◆ **Task goal**: Search the listing below, and show each line that includes the word "Skip".
-- Records for processing follows --
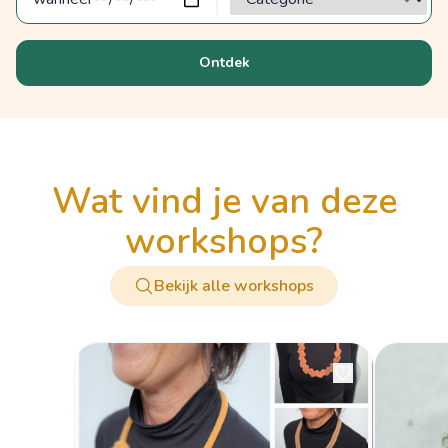
Ontdek
wat vind je van deze
workshops?
Bekijk alle workshops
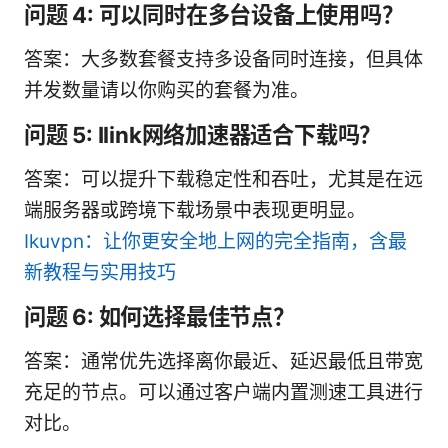
问题 4: 可以同时在多台设备上使用吗？
答案：大多数套餐支持多设备同时连接，但具体
并发数量请以你购买的套餐为准。
问题 5: Ilink网络加速器适合下载吗？
答案：可以提升下载稳定性和吞吐，尤其是在远
端服务器或跨境下载场景中表现更明显。
Ikuvpn：让你更安全地上网的完全指南，含最
新教程与实用技巧
问题 6: 如何选择最佳节点？
答案：通常优先选择离你最近、延迟最低且带宽
充足的节点。可以通过客户端内置测速工具进行
对比。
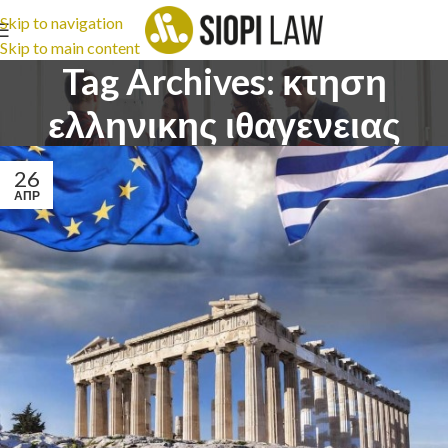
Skip to navigation
Skip to main content
Tag Archives: κτηση
ελληνικης ιθαγενειας
26
ΑΠΡ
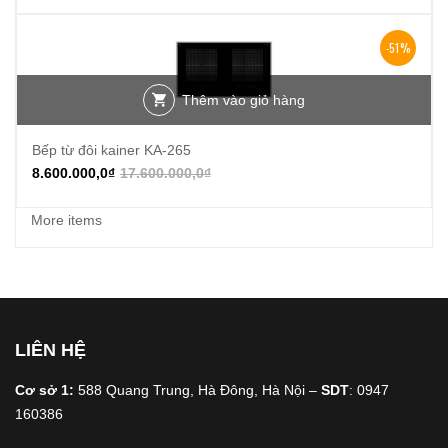
-51%
Thêm vào giỏ hàng
Bếp từ đôi kainer KA-265
8.600.000,0
₫
17.600.000,0
₫
More items
LIÊN HỆ
Cơ sở 1:
588 Quang Trung, Hà Đông, Hà Nội –
SDT
: 0947
160386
-- Records for processing concluded --
◆ **Answer below**:
Skip to navigation
Skip to main content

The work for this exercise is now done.